Brucellosis is an endemic disease in many parts of the world. It is a generalized infection with many systemic manifestations, but skin involvement is unusual. 1 We describe two patients with skin lesions associated with brucellosis who also demonstrate the diagnostic problems that such uncommon manifestations may pose.
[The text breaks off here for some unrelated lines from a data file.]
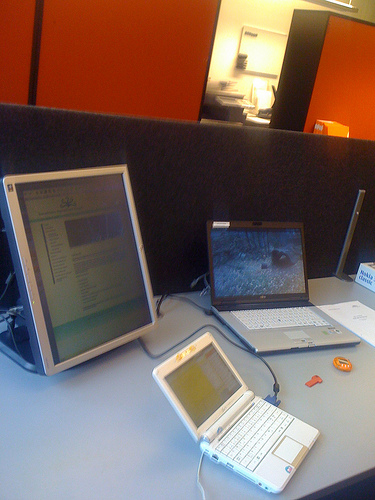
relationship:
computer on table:
[150, 335, 319, 492] [0, 270, 374, 500]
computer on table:
[2, 160, 158, 374] [0, 270, 374, 500]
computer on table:
[205, 219, 361, 353] [0, 270, 374, 500]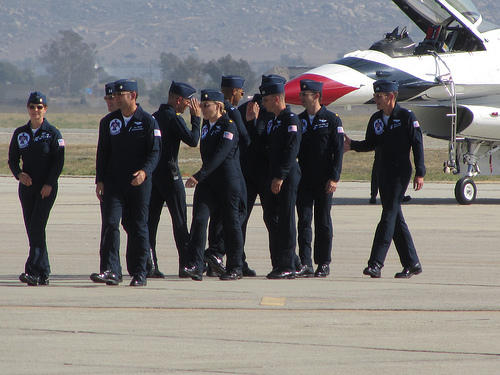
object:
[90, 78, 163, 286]
officer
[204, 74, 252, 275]
people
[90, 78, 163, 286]
outfit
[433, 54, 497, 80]
plane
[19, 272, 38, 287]
shoe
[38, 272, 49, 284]
shoe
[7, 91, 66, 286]
woman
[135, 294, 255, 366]
floor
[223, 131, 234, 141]
patch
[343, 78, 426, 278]
officer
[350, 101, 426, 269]
uniform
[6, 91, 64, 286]
officer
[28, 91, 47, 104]
hat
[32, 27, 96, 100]
tree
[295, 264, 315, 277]
shoes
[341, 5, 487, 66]
cockpit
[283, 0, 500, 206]
jet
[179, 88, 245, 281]
person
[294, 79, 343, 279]
person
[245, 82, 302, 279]
person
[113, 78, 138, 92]
caps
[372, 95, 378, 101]
nose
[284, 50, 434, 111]
logo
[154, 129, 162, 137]
logo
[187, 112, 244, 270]
uniform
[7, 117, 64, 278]
uniform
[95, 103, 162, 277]
uniform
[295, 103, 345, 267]
uniform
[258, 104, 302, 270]
uniform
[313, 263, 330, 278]
shoe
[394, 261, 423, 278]
shoe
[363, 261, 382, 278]
shoe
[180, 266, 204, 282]
shoe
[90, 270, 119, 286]
shoe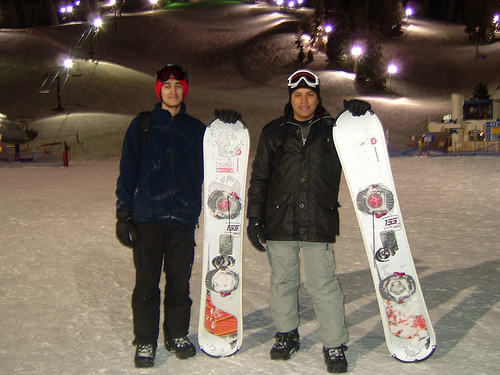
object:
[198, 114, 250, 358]
snowboard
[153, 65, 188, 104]
hat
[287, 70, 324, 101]
hat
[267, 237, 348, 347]
pants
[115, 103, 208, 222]
jacket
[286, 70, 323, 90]
goggles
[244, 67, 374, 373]
man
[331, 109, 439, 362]
snowboard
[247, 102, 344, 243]
coat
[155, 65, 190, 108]
head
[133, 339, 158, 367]
boots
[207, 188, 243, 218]
decals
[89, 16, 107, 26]
lights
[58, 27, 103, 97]
slope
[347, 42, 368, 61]
light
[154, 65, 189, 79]
eye gear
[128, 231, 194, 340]
pant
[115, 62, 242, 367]
man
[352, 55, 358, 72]
pole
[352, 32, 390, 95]
tree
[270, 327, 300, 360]
shoe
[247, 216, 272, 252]
gloves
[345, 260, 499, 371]
shadow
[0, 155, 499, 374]
ground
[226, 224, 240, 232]
155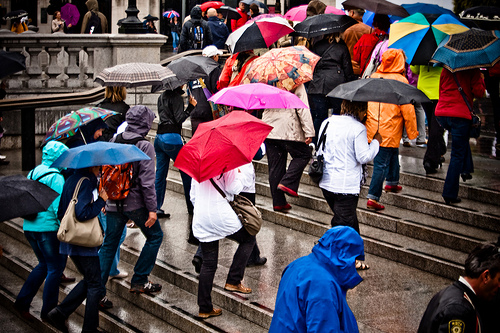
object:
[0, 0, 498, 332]
large crowd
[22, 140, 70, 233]
blue rain jacket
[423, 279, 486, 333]
black jacket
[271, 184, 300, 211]
flat red shoes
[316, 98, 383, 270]
woman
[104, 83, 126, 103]
blonde hair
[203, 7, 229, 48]
man without hair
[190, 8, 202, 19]
dark hood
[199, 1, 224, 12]
an umbrella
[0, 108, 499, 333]
stairs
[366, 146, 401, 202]
jeans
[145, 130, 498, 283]
4 steps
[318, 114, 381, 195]
jacket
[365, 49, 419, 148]
coat is orange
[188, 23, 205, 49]
bag is blue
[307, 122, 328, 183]
black bag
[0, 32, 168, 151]
stand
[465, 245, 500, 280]
grey hair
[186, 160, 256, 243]
pattern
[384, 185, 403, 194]
shoes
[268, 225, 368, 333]
jacket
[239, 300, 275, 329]
stone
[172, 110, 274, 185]
umbrella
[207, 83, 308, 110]
umbrella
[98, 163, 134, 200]
bag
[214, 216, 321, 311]
wet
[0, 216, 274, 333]
stairs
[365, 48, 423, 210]
woman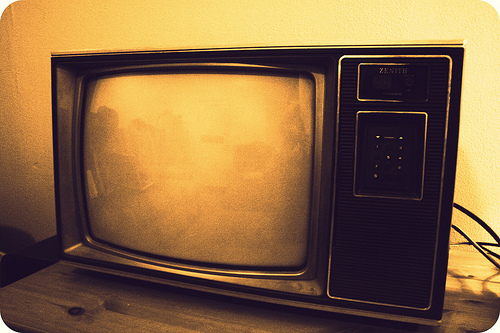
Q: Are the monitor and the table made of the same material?
A: No, the monitor is made of glass and the table is made of wood.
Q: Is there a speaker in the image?
A: Yes, there is a speaker.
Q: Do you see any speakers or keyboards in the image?
A: Yes, there is a speaker.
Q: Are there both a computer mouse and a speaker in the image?
A: No, there is a speaker but no computer mice.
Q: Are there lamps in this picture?
A: No, there are no lamps.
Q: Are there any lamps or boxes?
A: No, there are no lamps or boxes.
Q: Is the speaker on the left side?
A: No, the speaker is on the right of the image.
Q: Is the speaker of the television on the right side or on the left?
A: The speaker is on the right of the image.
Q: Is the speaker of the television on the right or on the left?
A: The speaker is on the right of the image.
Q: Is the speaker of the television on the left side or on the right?
A: The speaker is on the right of the image.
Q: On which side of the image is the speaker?
A: The speaker is on the right of the image.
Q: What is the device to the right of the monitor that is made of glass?
A: The device is a speaker.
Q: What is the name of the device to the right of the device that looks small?
A: The device is a speaker.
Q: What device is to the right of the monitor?
A: The device is a speaker.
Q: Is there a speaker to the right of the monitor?
A: Yes, there is a speaker to the right of the monitor.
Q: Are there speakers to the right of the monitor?
A: Yes, there is a speaker to the right of the monitor.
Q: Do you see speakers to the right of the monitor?
A: Yes, there is a speaker to the right of the monitor.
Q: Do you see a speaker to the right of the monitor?
A: Yes, there is a speaker to the right of the monitor.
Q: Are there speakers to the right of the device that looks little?
A: Yes, there is a speaker to the right of the monitor.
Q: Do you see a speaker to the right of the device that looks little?
A: Yes, there is a speaker to the right of the monitor.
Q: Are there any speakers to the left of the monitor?
A: No, the speaker is to the right of the monitor.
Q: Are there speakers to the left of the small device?
A: No, the speaker is to the right of the monitor.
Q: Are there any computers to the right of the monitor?
A: No, there is a speaker to the right of the monitor.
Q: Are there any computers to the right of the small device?
A: No, there is a speaker to the right of the monitor.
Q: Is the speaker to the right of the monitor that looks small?
A: Yes, the speaker is to the right of the monitor.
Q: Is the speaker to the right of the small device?
A: Yes, the speaker is to the right of the monitor.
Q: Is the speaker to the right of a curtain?
A: No, the speaker is to the right of the monitor.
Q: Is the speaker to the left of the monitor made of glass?
A: No, the speaker is to the right of the monitor.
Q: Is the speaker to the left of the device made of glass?
A: No, the speaker is to the right of the monitor.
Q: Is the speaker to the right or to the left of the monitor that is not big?
A: The speaker is to the right of the monitor.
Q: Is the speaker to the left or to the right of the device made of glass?
A: The speaker is to the right of the monitor.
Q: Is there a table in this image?
A: Yes, there is a table.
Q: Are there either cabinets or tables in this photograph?
A: Yes, there is a table.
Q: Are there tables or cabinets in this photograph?
A: Yes, there is a table.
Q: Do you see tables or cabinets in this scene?
A: Yes, there is a table.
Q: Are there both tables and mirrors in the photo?
A: No, there is a table but no mirrors.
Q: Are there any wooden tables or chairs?
A: Yes, there is a wood table.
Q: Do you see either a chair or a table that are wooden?
A: Yes, the table is wooden.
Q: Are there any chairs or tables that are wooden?
A: Yes, the table is wooden.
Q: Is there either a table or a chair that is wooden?
A: Yes, the table is wooden.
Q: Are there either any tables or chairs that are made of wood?
A: Yes, the table is made of wood.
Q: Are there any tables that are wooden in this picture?
A: Yes, there is a wood table.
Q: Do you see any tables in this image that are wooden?
A: Yes, there is a table that is wooden.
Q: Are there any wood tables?
A: Yes, there is a table that is made of wood.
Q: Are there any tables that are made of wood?
A: Yes, there is a table that is made of wood.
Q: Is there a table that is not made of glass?
A: Yes, there is a table that is made of wood.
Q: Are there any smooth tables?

Case Reports Case 1A 17-year-old Saudi female had a one-month history of fever, chills, and rigors, and a history of painful swelling of both knees of one week's duration. She admitted to drinking raw goat milk frequently. On examination, she looked ill, with a temperature of 39.6°C. The skin showed an erythematous maculopapular rash in a butterfly distribution on the face and a punctate erythematous rash on all four extremities. There was hepatosplenomegaly, bilateral knee effusion, and pitting edema of both feet and ankles. She had mild proteinuria (400 mg/24 hours).Initially, a diagnosis of systemic lupus erythematosus (SLE) was considered. Serologic tests for SLE were negative. Brucella melitensis was grown from her blood; the brucella agglutination test was positive in a titer of 1:80 increasing to 1:320 over one week. She made a complete recovery after a three-week course of streptomycin and 12 weeks of doxycycline. The skin lesions disappeared after two weeks of therapy.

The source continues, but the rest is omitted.